What to do - Every line in the entries where "rect" is found should be copied.
*** Opening Records ***
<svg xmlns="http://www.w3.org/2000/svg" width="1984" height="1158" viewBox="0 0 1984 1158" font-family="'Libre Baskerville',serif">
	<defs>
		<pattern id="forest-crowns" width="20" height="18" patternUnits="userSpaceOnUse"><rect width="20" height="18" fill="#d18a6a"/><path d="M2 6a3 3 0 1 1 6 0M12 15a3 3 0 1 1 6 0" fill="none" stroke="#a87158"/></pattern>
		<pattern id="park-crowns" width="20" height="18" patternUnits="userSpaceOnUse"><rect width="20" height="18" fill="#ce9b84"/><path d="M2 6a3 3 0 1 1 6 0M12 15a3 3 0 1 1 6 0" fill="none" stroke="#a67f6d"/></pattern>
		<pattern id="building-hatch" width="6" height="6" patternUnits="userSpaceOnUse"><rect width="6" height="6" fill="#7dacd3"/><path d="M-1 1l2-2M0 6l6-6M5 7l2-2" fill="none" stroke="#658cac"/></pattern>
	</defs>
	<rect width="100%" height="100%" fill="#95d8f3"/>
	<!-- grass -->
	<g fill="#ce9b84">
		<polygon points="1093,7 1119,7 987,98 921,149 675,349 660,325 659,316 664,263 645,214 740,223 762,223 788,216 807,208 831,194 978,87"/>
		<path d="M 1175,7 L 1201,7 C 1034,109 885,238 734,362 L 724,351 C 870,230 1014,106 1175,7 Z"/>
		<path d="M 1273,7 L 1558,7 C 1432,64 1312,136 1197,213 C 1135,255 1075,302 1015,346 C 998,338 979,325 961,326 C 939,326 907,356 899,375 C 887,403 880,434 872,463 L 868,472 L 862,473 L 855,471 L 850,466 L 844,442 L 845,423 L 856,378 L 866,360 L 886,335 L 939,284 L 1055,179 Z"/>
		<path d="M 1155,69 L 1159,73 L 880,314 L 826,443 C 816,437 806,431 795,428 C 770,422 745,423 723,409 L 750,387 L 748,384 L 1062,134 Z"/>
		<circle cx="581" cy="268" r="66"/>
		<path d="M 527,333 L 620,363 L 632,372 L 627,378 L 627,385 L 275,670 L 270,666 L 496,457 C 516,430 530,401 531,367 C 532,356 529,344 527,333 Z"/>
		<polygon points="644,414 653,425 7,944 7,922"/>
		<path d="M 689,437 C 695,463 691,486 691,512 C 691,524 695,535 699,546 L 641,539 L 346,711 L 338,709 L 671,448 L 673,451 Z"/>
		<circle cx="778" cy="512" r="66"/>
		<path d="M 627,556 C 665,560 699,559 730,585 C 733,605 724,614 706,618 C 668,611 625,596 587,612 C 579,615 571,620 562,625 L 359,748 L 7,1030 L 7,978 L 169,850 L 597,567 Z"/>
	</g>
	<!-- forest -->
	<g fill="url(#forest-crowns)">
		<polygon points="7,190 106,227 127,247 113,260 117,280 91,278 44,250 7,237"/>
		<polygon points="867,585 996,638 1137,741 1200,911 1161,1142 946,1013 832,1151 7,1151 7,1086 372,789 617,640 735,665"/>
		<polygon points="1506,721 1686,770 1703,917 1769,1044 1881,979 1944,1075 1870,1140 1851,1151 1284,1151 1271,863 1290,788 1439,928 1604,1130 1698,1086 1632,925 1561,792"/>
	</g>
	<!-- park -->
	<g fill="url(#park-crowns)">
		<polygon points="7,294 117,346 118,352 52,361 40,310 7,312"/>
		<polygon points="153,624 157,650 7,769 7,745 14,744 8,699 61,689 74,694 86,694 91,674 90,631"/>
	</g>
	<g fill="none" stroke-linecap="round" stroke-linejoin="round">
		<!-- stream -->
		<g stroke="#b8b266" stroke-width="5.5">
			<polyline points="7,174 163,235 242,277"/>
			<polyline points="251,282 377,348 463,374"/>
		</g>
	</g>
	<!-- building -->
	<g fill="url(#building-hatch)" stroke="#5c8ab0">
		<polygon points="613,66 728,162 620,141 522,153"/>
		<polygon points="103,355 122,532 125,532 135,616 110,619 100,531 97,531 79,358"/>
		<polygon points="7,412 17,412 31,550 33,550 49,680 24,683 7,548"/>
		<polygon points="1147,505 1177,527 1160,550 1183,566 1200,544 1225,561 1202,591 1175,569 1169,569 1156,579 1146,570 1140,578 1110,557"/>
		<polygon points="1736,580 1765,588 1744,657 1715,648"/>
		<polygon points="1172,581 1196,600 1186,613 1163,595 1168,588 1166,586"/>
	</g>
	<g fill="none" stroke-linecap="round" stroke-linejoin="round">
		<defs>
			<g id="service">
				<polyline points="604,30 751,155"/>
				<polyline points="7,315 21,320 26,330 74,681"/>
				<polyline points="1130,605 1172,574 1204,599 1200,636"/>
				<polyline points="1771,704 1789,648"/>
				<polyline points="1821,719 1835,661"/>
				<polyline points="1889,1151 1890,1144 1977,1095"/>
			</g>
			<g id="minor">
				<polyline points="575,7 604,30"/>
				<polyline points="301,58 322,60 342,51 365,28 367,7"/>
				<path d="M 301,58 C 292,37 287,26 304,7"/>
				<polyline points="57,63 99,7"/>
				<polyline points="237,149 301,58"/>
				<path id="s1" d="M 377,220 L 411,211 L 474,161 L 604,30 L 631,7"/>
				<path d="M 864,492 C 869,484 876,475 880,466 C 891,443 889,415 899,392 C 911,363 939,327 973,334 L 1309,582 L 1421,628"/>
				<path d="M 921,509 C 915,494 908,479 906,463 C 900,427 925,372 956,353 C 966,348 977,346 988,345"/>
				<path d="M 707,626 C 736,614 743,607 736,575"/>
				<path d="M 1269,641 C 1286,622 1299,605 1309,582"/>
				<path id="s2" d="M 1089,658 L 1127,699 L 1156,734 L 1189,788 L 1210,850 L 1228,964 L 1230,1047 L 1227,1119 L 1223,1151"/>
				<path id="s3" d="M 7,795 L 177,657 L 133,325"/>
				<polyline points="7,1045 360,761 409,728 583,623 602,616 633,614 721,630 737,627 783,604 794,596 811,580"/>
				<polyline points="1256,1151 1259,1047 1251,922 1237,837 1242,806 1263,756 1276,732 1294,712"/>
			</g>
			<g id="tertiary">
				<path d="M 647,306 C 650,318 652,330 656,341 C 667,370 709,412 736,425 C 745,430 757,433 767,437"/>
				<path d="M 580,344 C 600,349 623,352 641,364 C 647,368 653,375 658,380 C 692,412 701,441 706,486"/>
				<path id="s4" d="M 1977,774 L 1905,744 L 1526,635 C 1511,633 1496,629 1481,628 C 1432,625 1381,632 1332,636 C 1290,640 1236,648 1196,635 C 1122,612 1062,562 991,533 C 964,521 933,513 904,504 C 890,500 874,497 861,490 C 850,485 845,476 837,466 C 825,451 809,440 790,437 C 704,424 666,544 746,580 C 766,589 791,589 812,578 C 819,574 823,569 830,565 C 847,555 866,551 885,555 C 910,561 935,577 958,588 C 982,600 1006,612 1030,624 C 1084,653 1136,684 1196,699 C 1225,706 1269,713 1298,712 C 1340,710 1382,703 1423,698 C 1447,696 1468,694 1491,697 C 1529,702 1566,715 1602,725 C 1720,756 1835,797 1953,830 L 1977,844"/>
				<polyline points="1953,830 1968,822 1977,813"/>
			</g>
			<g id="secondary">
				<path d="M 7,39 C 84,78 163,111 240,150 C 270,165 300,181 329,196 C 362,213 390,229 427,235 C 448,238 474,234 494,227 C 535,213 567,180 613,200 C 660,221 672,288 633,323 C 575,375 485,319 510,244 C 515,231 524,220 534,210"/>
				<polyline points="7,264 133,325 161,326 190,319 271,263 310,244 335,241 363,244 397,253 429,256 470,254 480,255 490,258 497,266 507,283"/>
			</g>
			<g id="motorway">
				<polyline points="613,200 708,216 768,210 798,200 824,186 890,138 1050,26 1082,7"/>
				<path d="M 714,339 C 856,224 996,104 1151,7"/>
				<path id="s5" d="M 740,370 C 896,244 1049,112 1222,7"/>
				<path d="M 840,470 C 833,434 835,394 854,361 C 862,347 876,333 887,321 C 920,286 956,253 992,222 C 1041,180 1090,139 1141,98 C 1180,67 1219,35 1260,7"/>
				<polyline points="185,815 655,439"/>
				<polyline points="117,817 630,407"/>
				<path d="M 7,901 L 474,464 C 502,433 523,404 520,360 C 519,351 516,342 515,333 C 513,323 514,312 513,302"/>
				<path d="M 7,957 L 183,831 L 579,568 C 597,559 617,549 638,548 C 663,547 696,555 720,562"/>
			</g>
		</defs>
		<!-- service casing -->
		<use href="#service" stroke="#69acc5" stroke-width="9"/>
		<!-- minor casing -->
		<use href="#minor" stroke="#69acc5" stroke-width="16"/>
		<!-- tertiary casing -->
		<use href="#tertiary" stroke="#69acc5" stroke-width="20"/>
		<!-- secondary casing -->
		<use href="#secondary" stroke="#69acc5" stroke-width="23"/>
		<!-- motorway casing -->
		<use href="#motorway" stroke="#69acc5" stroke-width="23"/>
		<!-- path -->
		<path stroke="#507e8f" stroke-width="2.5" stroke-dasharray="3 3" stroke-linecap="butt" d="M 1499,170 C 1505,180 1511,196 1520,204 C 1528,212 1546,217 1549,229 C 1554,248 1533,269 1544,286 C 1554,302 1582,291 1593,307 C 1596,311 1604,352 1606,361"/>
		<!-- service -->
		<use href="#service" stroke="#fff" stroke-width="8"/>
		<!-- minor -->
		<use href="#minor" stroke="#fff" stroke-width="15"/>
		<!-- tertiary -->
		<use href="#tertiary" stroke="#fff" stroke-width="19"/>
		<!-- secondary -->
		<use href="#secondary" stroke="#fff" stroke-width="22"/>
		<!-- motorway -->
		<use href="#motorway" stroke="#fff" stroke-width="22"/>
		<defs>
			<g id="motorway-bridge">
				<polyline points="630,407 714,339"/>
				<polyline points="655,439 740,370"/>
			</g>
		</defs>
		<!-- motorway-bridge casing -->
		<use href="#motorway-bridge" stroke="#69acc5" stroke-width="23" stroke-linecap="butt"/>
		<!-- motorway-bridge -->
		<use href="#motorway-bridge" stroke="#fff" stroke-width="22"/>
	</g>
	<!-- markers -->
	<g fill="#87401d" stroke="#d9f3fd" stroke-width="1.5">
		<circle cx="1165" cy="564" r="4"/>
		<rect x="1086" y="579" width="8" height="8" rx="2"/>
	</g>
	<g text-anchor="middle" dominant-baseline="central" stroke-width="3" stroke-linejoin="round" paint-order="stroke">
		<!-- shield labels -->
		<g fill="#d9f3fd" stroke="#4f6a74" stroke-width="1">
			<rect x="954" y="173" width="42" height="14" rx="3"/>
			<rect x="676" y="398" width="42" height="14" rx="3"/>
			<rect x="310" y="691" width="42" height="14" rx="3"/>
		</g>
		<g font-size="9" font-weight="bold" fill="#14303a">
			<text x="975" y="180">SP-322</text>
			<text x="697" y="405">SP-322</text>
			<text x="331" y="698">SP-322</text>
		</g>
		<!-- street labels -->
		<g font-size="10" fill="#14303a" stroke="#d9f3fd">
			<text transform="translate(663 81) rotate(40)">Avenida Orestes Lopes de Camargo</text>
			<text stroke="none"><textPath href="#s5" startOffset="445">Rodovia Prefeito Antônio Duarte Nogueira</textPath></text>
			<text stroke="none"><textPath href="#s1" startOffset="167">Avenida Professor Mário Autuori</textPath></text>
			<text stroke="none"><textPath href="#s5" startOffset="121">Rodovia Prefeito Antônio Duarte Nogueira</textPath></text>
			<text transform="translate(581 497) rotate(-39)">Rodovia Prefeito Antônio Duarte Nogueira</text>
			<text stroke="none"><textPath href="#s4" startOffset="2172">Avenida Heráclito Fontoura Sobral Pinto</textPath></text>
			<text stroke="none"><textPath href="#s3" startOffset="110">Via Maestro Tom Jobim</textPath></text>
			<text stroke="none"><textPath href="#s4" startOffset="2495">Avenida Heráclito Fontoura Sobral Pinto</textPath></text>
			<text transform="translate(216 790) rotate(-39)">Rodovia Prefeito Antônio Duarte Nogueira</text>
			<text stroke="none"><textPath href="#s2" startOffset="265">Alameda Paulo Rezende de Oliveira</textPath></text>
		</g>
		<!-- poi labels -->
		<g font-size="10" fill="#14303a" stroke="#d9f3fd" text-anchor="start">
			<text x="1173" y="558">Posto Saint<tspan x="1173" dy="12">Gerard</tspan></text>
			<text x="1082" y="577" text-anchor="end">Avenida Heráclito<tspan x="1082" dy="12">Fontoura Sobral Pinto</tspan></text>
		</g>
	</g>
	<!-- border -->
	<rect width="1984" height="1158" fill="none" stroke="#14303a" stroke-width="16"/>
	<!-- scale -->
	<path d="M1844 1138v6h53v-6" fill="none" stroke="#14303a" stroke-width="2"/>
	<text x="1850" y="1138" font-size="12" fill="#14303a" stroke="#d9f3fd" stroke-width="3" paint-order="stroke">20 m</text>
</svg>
*** Closing Records ***
Answer -
		<pattern id="forest-crowns" width="20" height="18" patternUnits="userSpaceOnUse"><rect width="20" height="18" fill="#d18a6a"/><path d="M2 6a3 3 0 1 1 6 0M12 15a3 3 0 1 1 6 0" fill="none" stroke="#a87158"/></pattern>
		<pattern id="park-crowns" width="20" height="18" patternUnits="userSpaceOnUse"><rect width="20" height="18" fill="#ce9b84"/><path d="M2 6a3 3 0 1 1 6 0M12 15a3 3 0 1 1 6 0" fill="none" stroke="#a67f6d"/></pattern>
		<pattern id="building-hatch" width="6" height="6" patternUnits="userSpaceOnUse"><rect width="6" height="6" fill="#7dacd3"/><path d="M-1 1l2-2M0 6l6-6M5 7l2-2" fill="none" stroke="#658cac"/></pattern>
	<rect width="100%" height="100%" fill="#95d8f3"/>
		<rect x="1086" y="579" width="8" height="8" rx="2"/>
			<rect x="954" y="173" width="42" height="14" rx="3"/>
			<rect x="676" y="398" width="42" height="14" rx="3"/>
			<rect x="310" y="691" width="42" height="14" rx="3"/>
	<rect width="1984" height="1158" fill="none" stroke="#14303a" stroke-width="16"/>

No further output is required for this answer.